On est sur des thèmes qui ont évolué, dans le sens d’un durcissement des contrôles des flux migratoires, dans le sens de d’avantage d’intégration. Quand le RPR signe cette charte, on est 1 ou 2 ans après l’affaire du foulard de Creil, qui avait mis le feu aux poudres à l’époque. 20 ans plus tard, on a été obligés de faire une loi interdisant le port de la burqa dans la rue. Ca montre bien que la société a connu un certain nombre de mutations profondes qui ont fait évoluer l’opinion dans le sens de d’avantage de fermeté. Les propos tenus par Alain Juppé dans Des paroles et des Actes, montrent qu’il est en décalage avec cette évolution.

Malgré cela, comment expliquer qu'Alain Juppé soit l'un des favoris à la primaire de l'UMP pour 2017 ?

Pour ce qui est d’une primaire, les sondages auprès de l’ensemble des Français sont intéressants, mais ceux qui ont le plus d’intérêt sont ceux qui sont menés auprès des sympathisants de droite. Or, les sondages de ce type montrent que Nicolas Sarkozy caracole en tête et qu’Alain Juppé est bien distancé. Cela correspond à ce que je disais, à savoir que le centre de gravité idéologique de la droite s’est nettement déplacé à droite.

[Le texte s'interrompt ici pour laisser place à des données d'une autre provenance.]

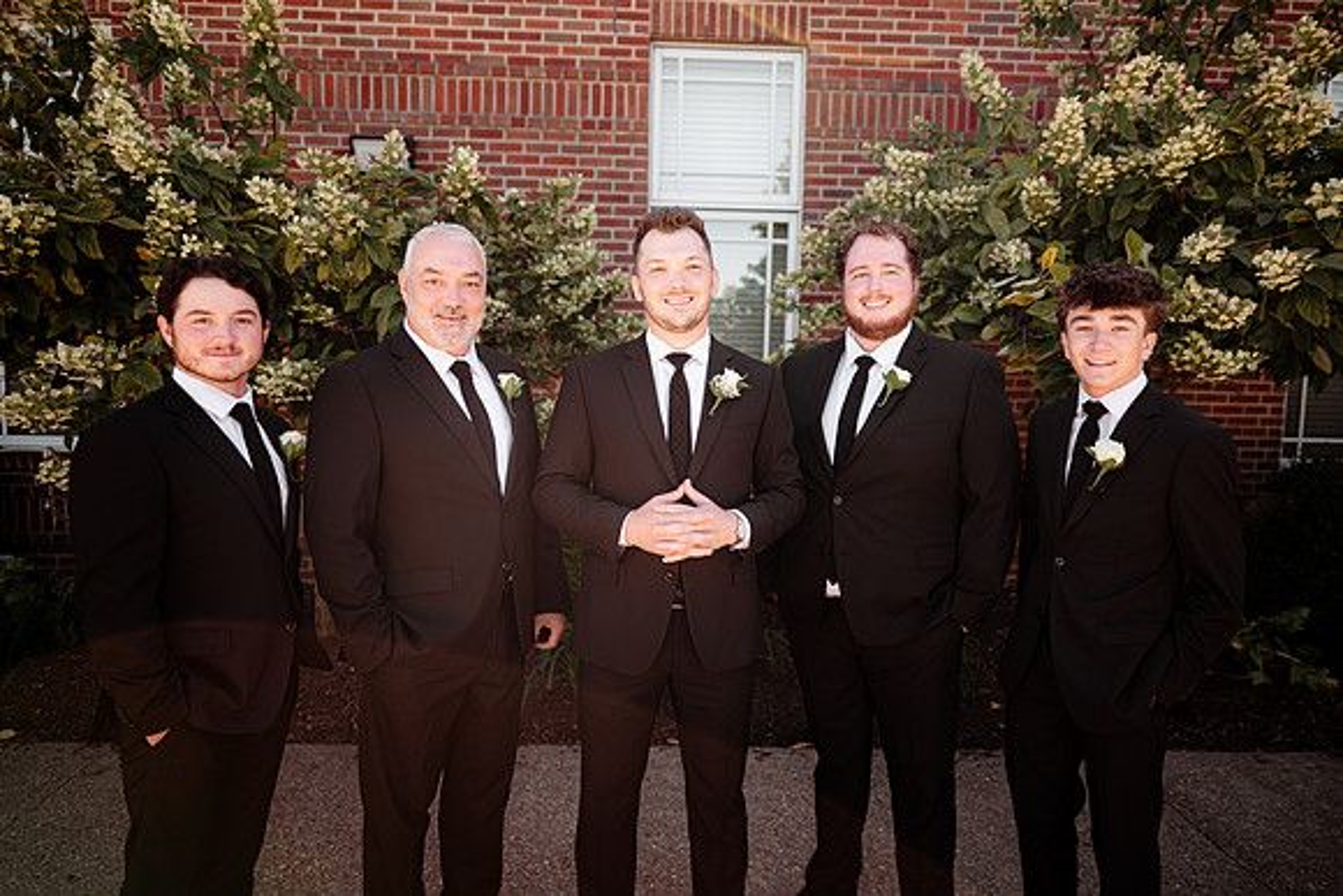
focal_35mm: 24
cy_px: 448
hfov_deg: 73.7
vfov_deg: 53.2
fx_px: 896
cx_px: 672
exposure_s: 1/500
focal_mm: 24
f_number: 2.2
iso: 125
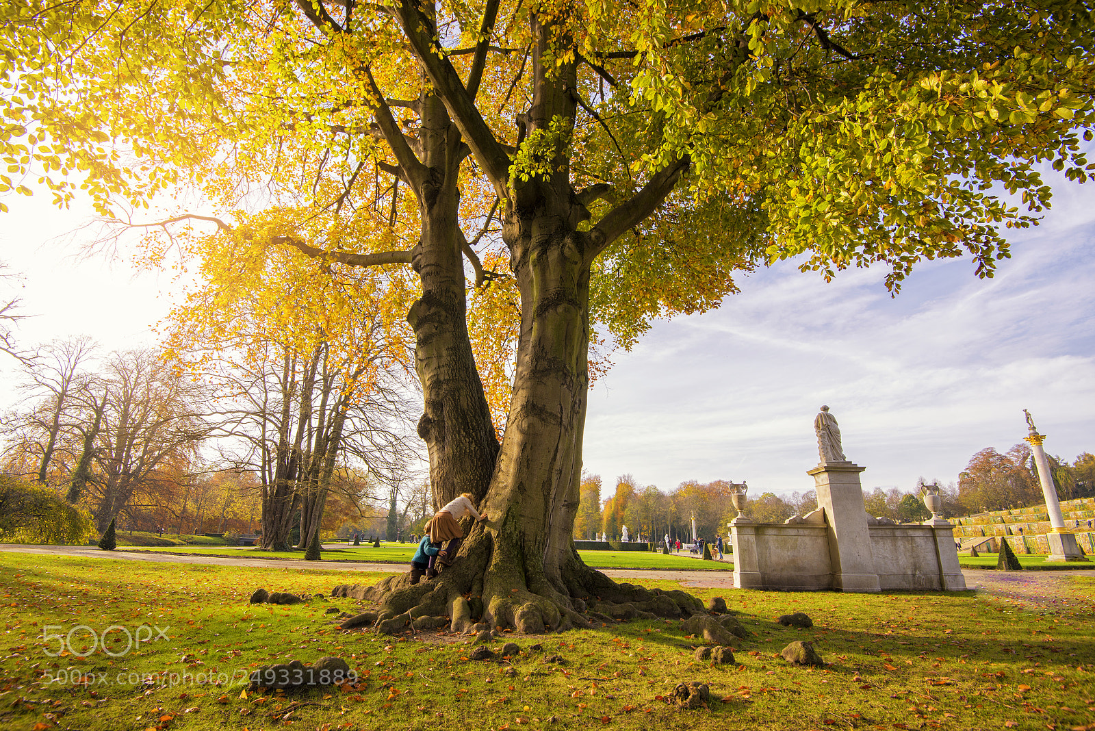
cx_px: 548
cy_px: 366
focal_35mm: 16
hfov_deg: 96.7
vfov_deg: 73.8
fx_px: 487
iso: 200
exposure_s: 1/200
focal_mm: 16
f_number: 6.3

Le profil de Nicolas Sarkozy, notamment avec les propos qui ont été les siens pendant la campagne de 2012 apparait plus en phase qu’Alain Juppé, même si ce dernier occupe un créneau plus modéré qui continue d’avoir une réalité sociologique dans le pays.

Vous parlez des sympathisants UMP, mais les sondages montrent qu'une grande majorité des Français sont d'accord avec ces idées : 67% par exemple sont pour une préférence nationale en matière de prestations sociales...

Quand le FN arrive en tête des Européennes, que 4000 grands électeurs votent pour lui aux Sénatoriales, il se passe quelque chose dans le pays. On a une demande de clarification, de durcissement ou de sévérité accrue en matière de politique migratoire. Ca touche plus sensiblement l’électorat de droite mais plus largement l’ensemble de la société.

Comment explique alors que Juppé ne s’en sorte pas si mal ? C’est parce qu’on ne se positionne pas uniquement sur les questions d’immigration. On est aussi attentif aux questions économiques, aux questions sociales et au profil d’un futur potentiel candidat et de son adéquation avec la fonction de président de la république. Juppé met beaucoup en avant sa stature, son charisme, son expérience d’homme d’état, et sa peut séduire une partie de l’électorat qui estime que dans la période actuelle, il faut question de pondéré et d’expérimenté à la barre.